Intel’s executive vice president and chief product officer Dadi Perlmutter told CNet that while the low price point could be reached with Android, laptops running Microsoft’s Windows 8 operating system could be more expensive.
“We have a good technology that enables a very cost-effective price point,” Perlmutter says.
“[The price of Windows 8 laptops] depends on how Microsoft prices Windows 8. It may be a slightly higher price point.”
The news comes at a tough time for Intel, which has seen its traditional PC chip market erode since the release of Windows 8, with worldwide PC sales taking a 13.9% hit during the first quarter of 2013 according to recent IDC figures.

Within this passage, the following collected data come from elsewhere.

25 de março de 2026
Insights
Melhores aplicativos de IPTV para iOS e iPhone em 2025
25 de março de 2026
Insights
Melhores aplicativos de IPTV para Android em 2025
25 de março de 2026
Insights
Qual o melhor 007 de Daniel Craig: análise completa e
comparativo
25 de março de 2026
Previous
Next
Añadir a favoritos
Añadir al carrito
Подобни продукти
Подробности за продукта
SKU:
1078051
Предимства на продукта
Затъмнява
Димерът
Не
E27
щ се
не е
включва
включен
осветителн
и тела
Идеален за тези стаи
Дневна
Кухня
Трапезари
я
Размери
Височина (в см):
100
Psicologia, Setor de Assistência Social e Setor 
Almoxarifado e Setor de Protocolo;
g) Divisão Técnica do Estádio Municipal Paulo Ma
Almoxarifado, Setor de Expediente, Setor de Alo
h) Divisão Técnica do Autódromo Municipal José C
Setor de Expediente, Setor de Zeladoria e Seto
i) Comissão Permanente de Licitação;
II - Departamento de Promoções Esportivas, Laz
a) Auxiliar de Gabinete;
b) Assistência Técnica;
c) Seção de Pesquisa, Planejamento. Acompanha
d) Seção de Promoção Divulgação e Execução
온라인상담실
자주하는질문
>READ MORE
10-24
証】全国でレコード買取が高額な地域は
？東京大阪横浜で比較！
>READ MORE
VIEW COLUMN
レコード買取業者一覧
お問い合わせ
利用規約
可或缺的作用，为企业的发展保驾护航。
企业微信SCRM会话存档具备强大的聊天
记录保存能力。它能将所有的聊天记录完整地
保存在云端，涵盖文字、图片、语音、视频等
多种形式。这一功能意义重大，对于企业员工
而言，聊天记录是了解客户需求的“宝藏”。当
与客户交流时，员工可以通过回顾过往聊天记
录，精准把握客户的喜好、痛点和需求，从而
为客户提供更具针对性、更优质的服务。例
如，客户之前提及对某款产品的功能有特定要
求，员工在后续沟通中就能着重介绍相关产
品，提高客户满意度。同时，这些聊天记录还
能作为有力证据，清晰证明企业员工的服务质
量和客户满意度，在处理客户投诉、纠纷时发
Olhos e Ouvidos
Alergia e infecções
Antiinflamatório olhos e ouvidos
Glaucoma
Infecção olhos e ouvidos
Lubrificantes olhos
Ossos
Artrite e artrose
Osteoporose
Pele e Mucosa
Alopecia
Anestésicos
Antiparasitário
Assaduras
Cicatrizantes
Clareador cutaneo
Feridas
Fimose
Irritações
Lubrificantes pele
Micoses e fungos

The release of Windows 8 has led to a dramatic 13.9% year-on-year slump in first quarter PC sales, according to new IDC figures.
According to the report, worldwide PC shipments totalled 76.3 million for the quarter, with the contraction marking the largest percentage single quarter decline in the sector since the mid-1990s, and exceeded analysts’ forecasts of a 7.7% drop in sales.
The declines were not limited to just one or two vendors, with shipments declining for HP (down 23.7%), Dell (10.9%), Acer (31.3%), and Asus (19.2%), with only Lenovo escaping with flat sales.
“At this point, unfortunately, it seems clear that the Windows 8 launch not only failed to provide a positive boost to the PC market, but appears to have slowed the market,” said IDC clients and displays program vice president Bob O’Donnell.
“While some consumers appreciate the new form factors and touch capabilities of Windows 8, the radical changes to the UI, removal of the familiar Start button, and the costs associated with touch have made PCs a less attractive alternative to dedicated tablets and other competitive devices.”